*YOUR ASSIGNMENT*. Copy every line of text in the data below character for character, and leave out the pictures.
----
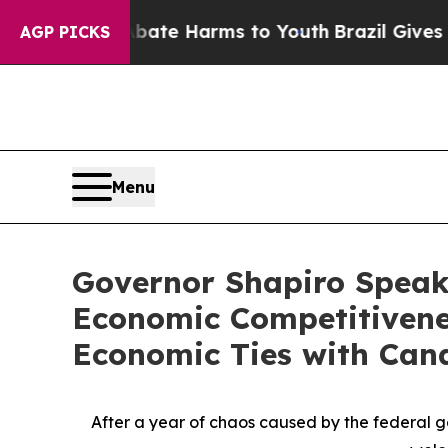
d to Abate Harms to Youth
Brazil Gives Parents 
AGP PICKS
Menu
Governor Shapiro Speak
Economic Competitivenes
Economic Ties with Can
After a year of chaos caused by the federal g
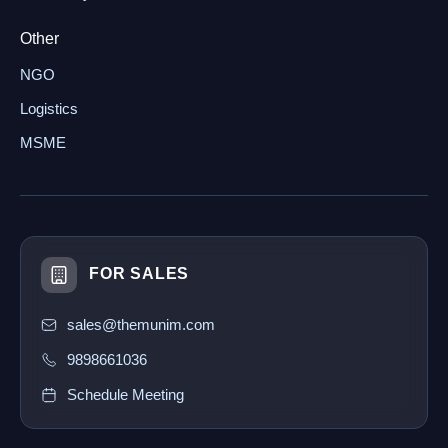
Other
NGO
Logistics
MSME
FOR SALES
sales@themunim.com
9898661036
Schedule Meeting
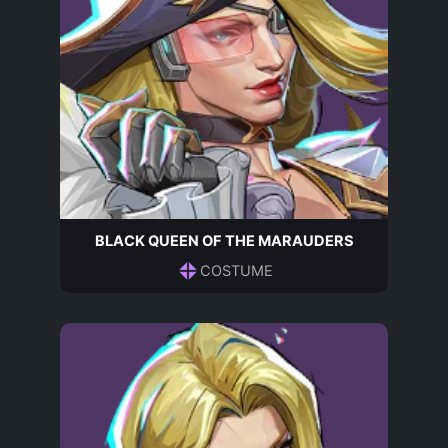
BLACK QUEEN OF THE MARAUDERS
COSTUME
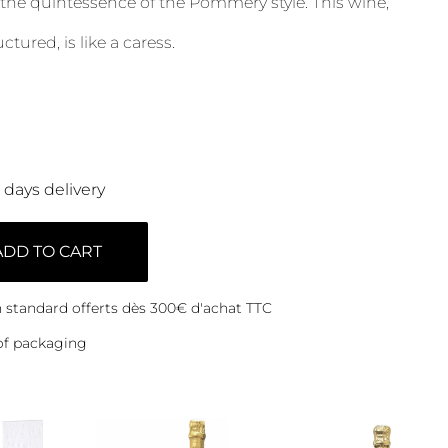
 the quintessence of the Pommery style. This wine,
tured, is like a caress.
0 days delivery
ADD TO CART
on standard offerts dès 300€ d'achat TTC
of packaging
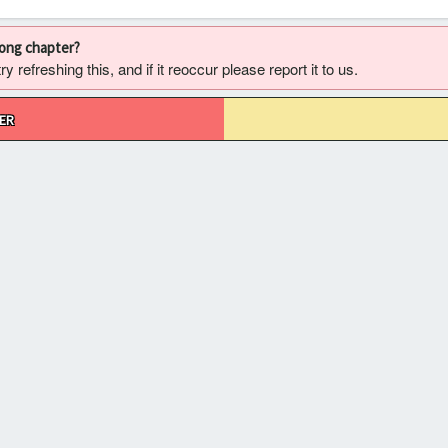
rong chapter?
 refreshing this, and if it reoccur please report it to us.
ER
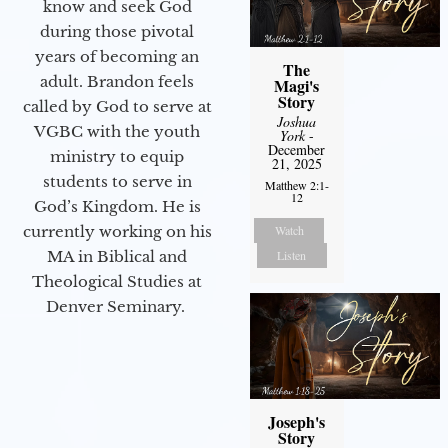
know and seek God
during those pivotal
years of becoming an
The
adult. Brandon feels
Magi's
Story
called by God to serve at
Joshua
VGBC with the youth
York
-
December
ministry to equip
21, 2025
students to serve in
Matthew 2:1-
12
God’s Kingdom. He is
Watch
currently working on his
Listen
MA in Biblical and
Theological Studies at
Denver Seminary.
Joseph's
Story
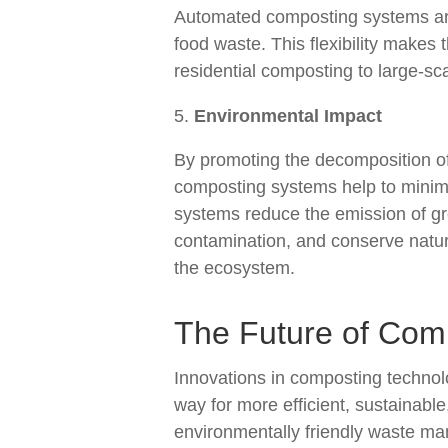
Automated composting systems are
food waste. This flexibility makes t
residential composting to large-sca
Environmental Impact
By promoting the decomposition of
composting systems help to minim
systems reduce the emission of gr
contamination, and conserve natura
the ecosystem.
The Future of Com
Innovations in composting technol
way for more efficient, sustainable
environmentally friendly waste m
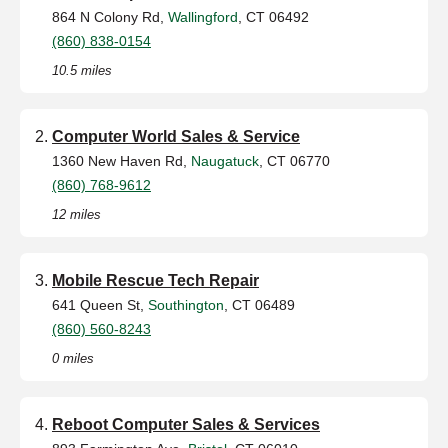
864 N Colony Rd,
Wallingford
, CT 06492
(860) 838-0154
10.5 miles
Computer World Sales & Service
1360 New Haven Rd,
Naugatuck
, CT 06770
(860) 768-9612
12 miles
Mobile Rescue Tech Repair
641 Queen St,
Southington
, CT 06489
(860) 560-8243
0 miles
Reboot Computer Sales & Services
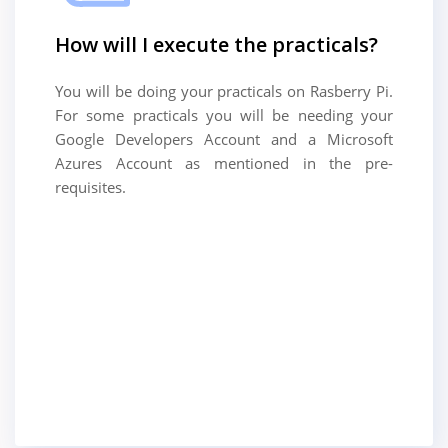
How will I execute the practicals?
You will be doing your practicals on Rasberry Pi.
For some practicals you will be needing your
Google Developers Account and a Microsoft
Azures Account as mentioned in the pre-
requisites.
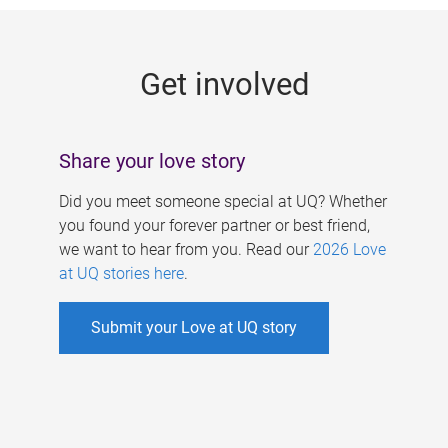
g
e
Get involved
s
Share your love story
Did you meet someone special at UQ? Whether
you found your forever partner or best friend,
we want to hear from you. Read our
2026 Love
at UQ stories here
.
Submit your Love at UQ story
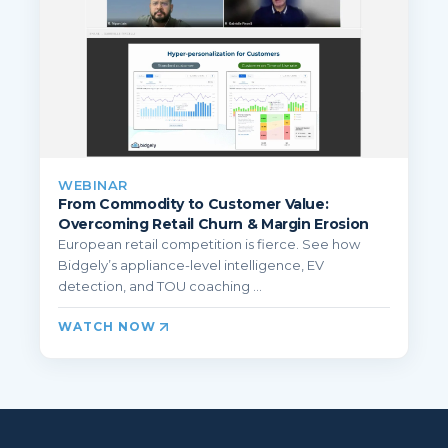
WEBINAR
From Commodity to Customer Value:
Overcoming Retail Churn & Margin Erosion
European retail competition is fierce. See how
Bidgely’s appliance-level intelligence, EV
detection, and TOU coaching ...
WATCH NOW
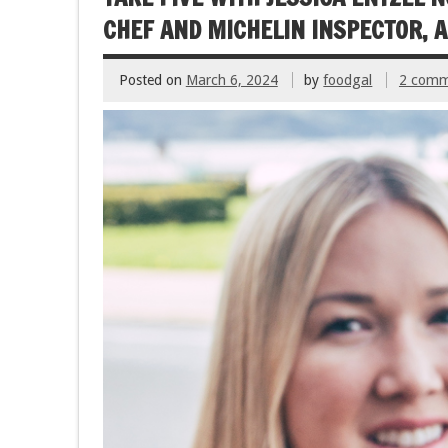
k
CHEF AND MICHELIN INSPECTOR,
Posted on
March 6, 2024
by
foodgal
2 comm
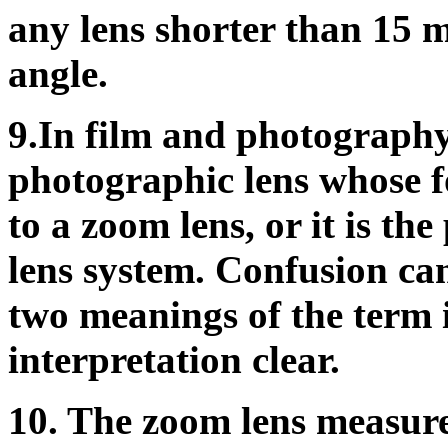
any lens shorter than 15 
angle.
9.In film and photography,
photographic lens whose fo
to a zoom lens, or it is th
lens system. Confusion can
two meanings of the term i
interpretation clear.
10. The zoom lens measure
----
*TASK OUTPUT*.
d to Abate Harms to Youth
Brazil Gives Parents 
AGP PICKS
Menu
Governor Shapiro Speak
Economic Competitivenes
Economic Ties with Can
After a year of chaos caused by the federal g
Other
NGO
Logistics
MSME
FOR SALES
sales@themunim.com
9898661036
Schedule Meeting
BLACK QUEEN OF THE MARAUDERS
COSTUME
 the quintessence of the Pommery style. This wine,
tured, is like a caress.
0 days delivery
ADD TO CART
on standard offerts dès 300€ d'achat TTC
of packaging
rong chapter?
 refreshing this, and if it reoccur please report it to us.
ER
know and seek God
during those pivotal
years of becoming an
The
adult. Brandon feels
Magi's
Story
called by God to serve at
Joshua
VGBC with the youth
York
-
December
ministry to equip
21, 2025
students to serve in
Matthew 2:1-
12
God’s Kingdom. He is
Watch
currently working on his
Listen
MA in Biblical and
Theological Studies at
Denver Seminary.
Joseph's
Story
Automated composting systems are
food waste. This flexibility makes t
residential composting to large-sca
Environmental Impact
By promoting the decomposition of
composting systems help to minim
systems reduce the emission of gr
contamination, and conserve natura
the ecosystem.
The Future of Com
Innovations in composting technol
way for more efficient, sustainable
environmentally friendly waste m
864 N Colony Rd,
Wallingford
, CT 06492
(860) 838-0154
10.5 miles
Computer World Sales & Service
1360 New Haven Rd,
Naugatuck
, CT 06770
(860) 768-9612
12 miles
Mobile Rescue Tech Repair
641 Queen St,
Southington
, CT 06489
(860) 560-8243
0 miles
Reboot Computer Sales & Services
How will I execute the practicals?
You will be doing your practicals on Rasberry Pi.
For some practicals you will be needing your
Google Developers Account and a Microsoft
Azures Account as mentioned in the pre-
requisites.
g
e
Get involved
s
Share your love story
Did you meet someone special at UQ? Whether
you found your forever partner or best friend,
we want to hear from you. Read our
2026 Love
at UQ stories here
.
Submit your Love at UQ story
WEBINAR
From Commodity to Customer Value:
Overcoming Retail Churn & Margin Erosion
European retail competition is fierce. See how
Bidgely’s appliance-level intelligence, EV
detection, and TOU coaching ...
WATCH NOW
k
CHEF AND MICHELIN INSPECTOR,
Posted on
March 6, 2024
by
foodgal
2 comm
any lens shorter than 15 
angle.
9.In film and photography,
photographic lens whose fo
to a zoom lens, or it is th
lens system. Confusion can
two meanings of the term i
interpretation clear.
10. The zoom lens measure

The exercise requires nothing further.